*WORK REQUIRED:* Examine the material below. Gather every line in which the string "down" appears.

*DATA EXCERPT:*
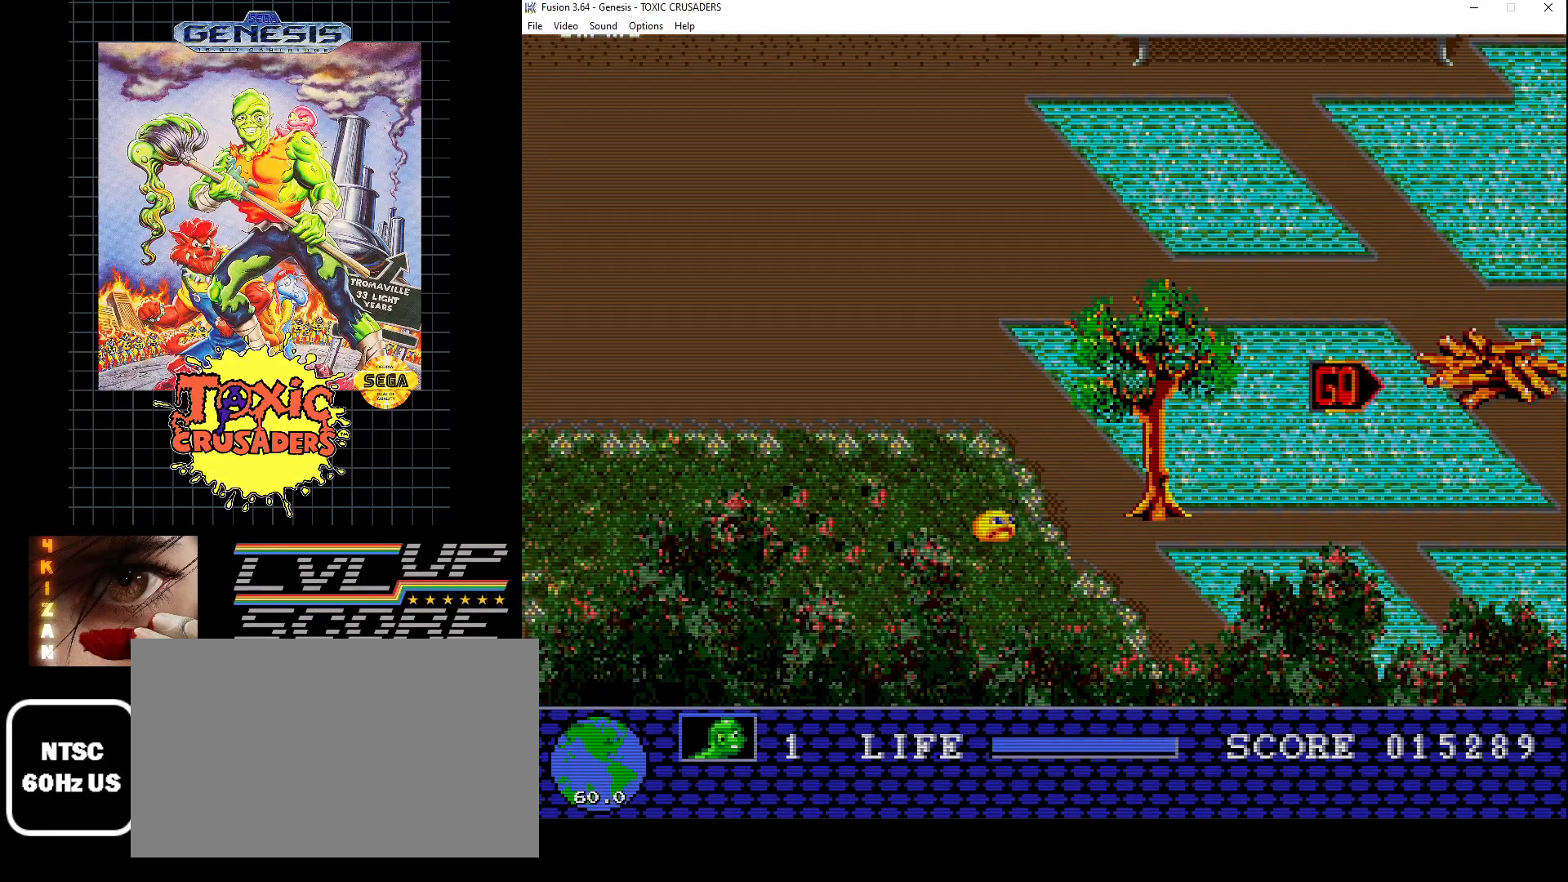
{"buttons": [], "events": []}
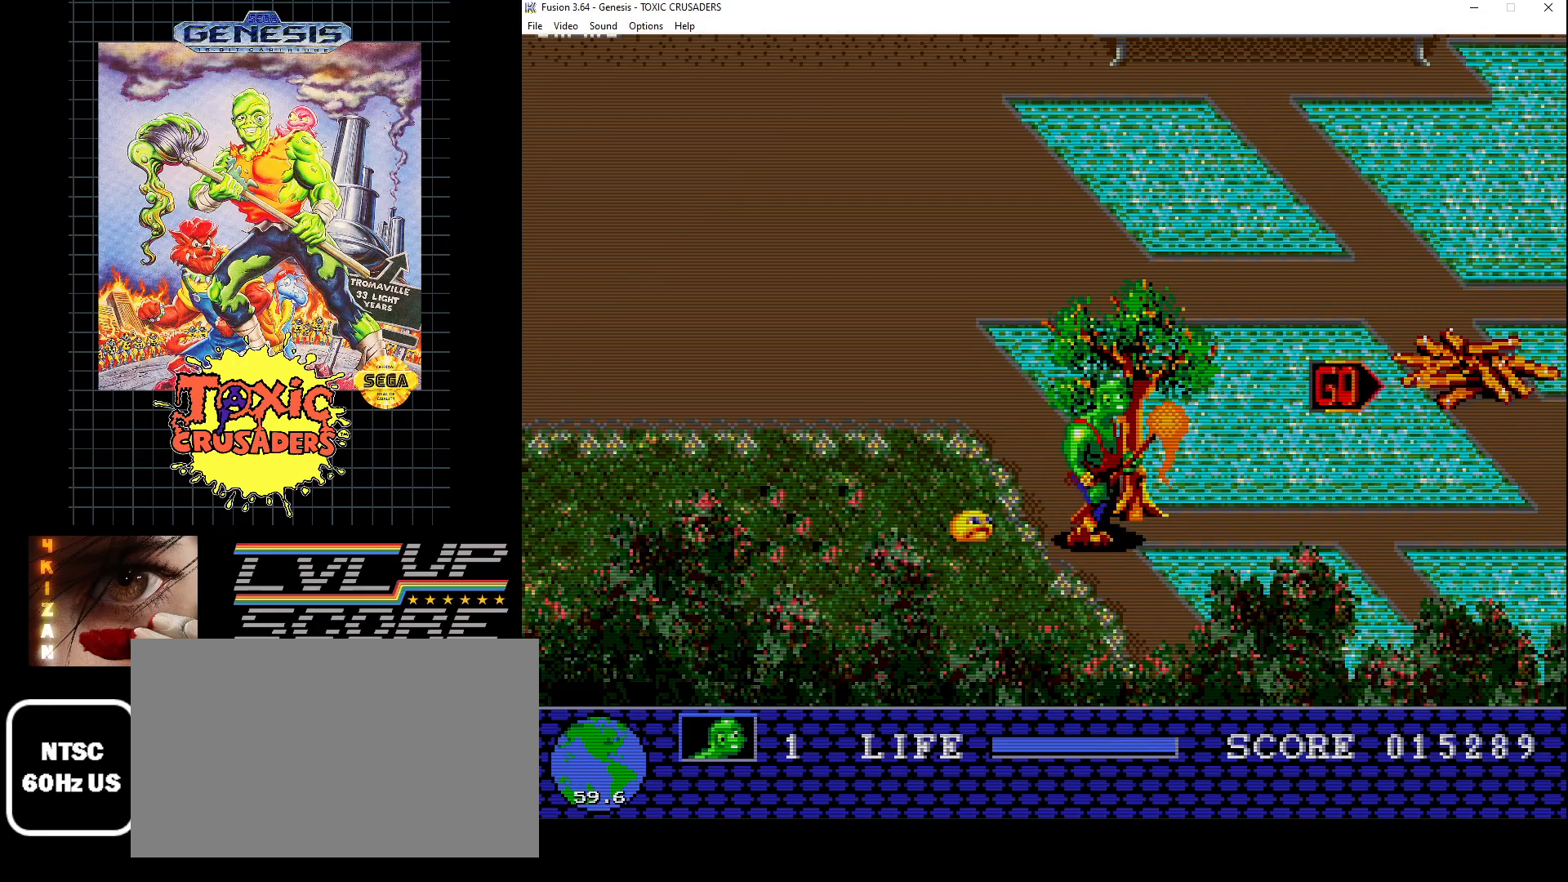
{"buttons": [], "events": [[100, "DPAD_UP", "down"], [133, "DPAD_UP", "up"]]}
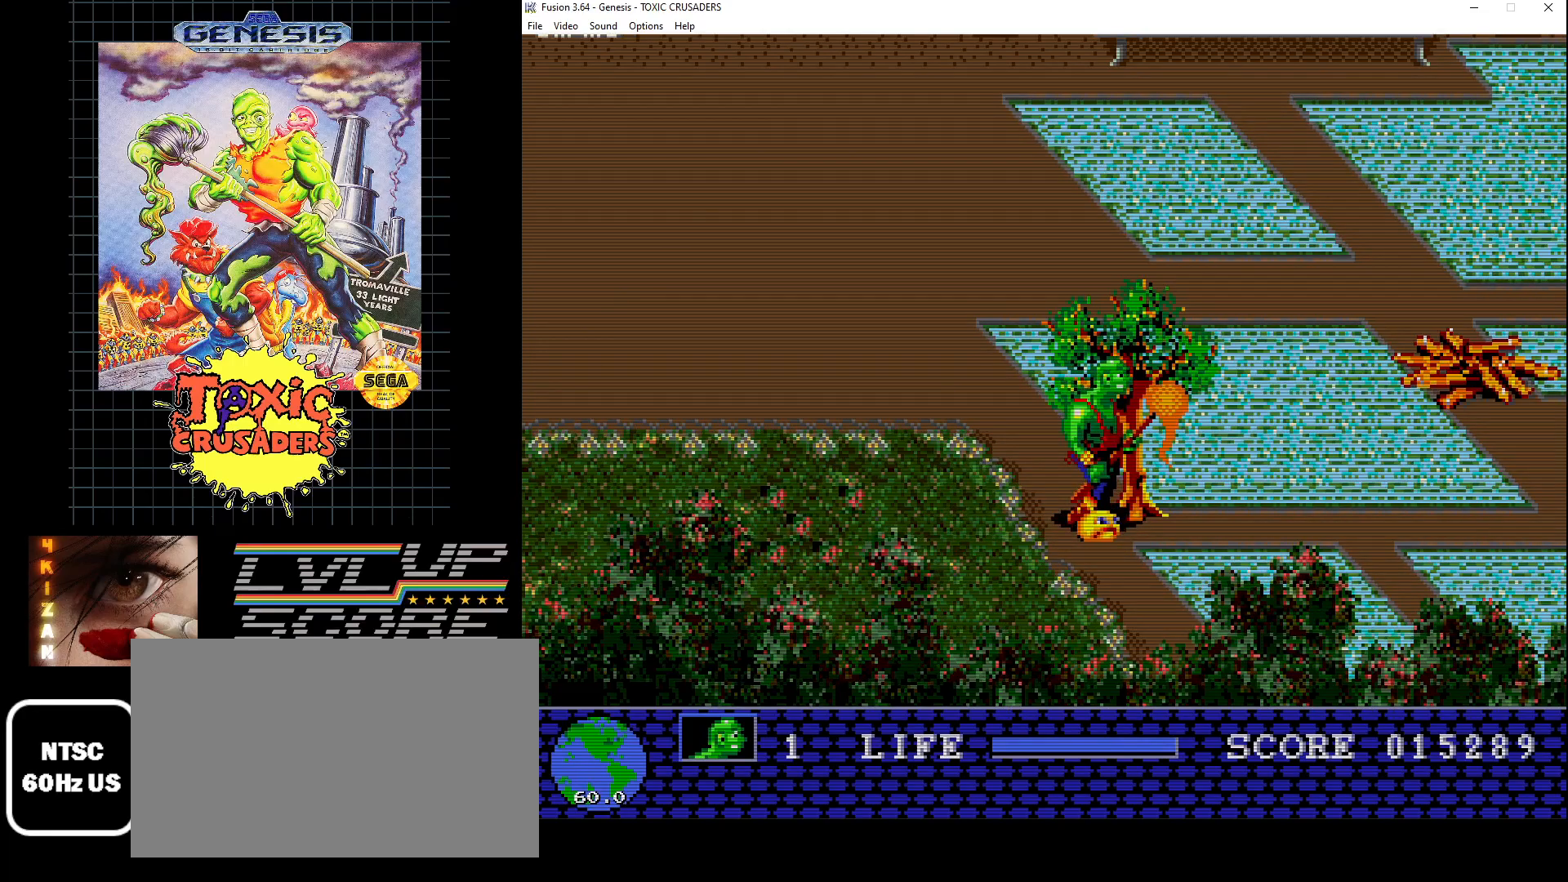
{"buttons": [], "events": [[67, "DPAD_RIGHT", "down"], [233, "DPAD_RIGHT", "up"]]}
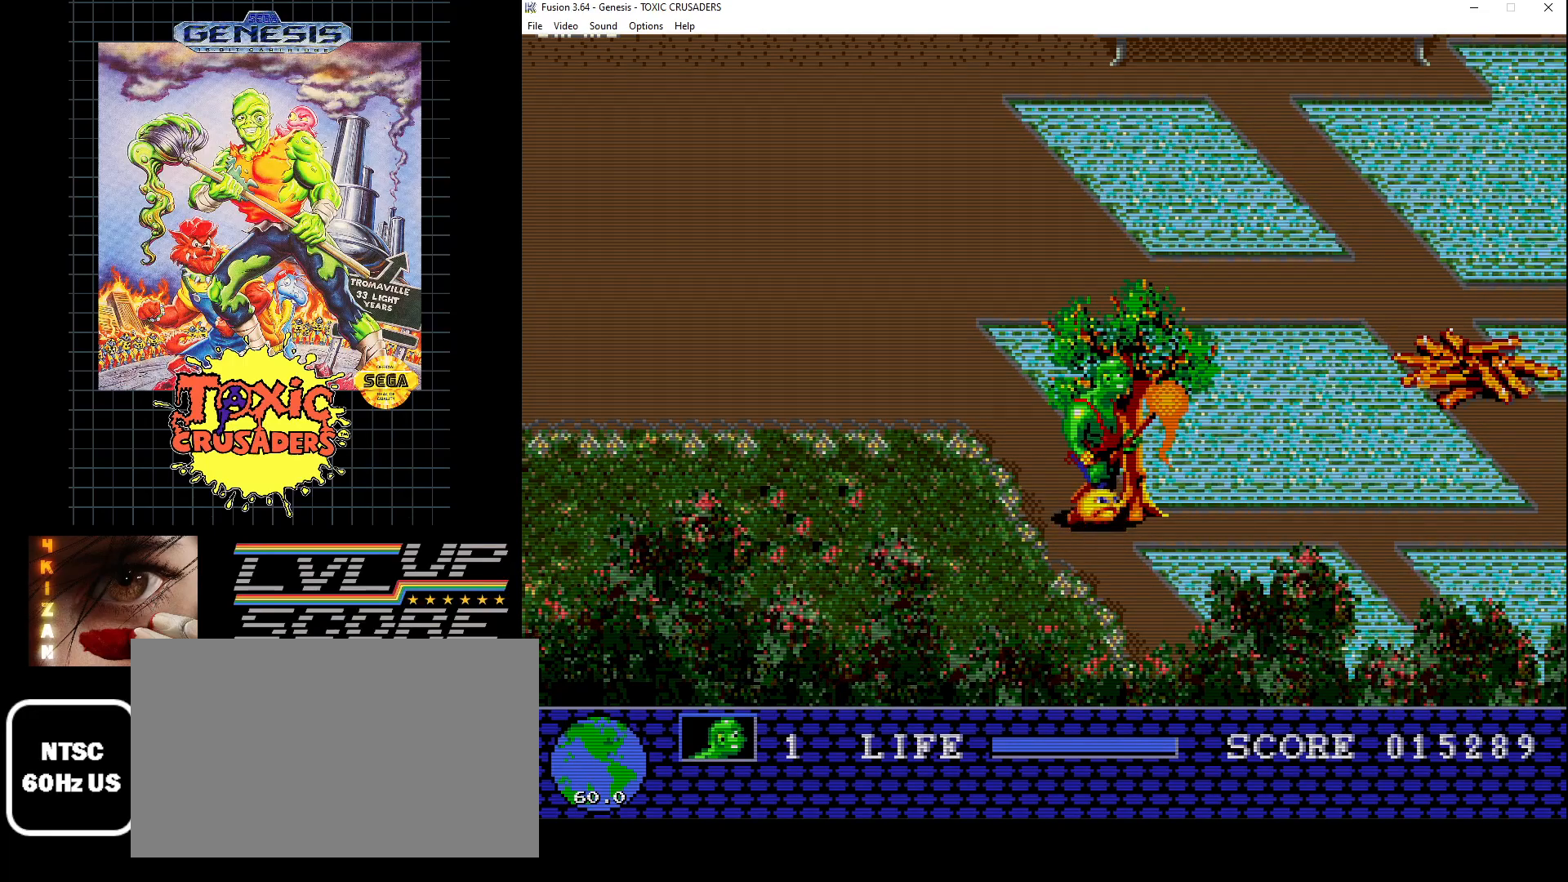
{"buttons": ["DPAD_LEFT"], "events": [[317, "DPAD_LEFT", "down"]]}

*SOLVED PROBLEM:*
{"buttons": [], "events": [[100, "DPAD_UP", "down"], [133, "DPAD_UP", "up"]]}
{"buttons": [], "events": [[67, "DPAD_RIGHT", "down"], [233, "DPAD_RIGHT", "up"]]}
{"buttons": ["DPAD_LEFT"], "events": [[317, "DPAD_LEFT", "down"]]}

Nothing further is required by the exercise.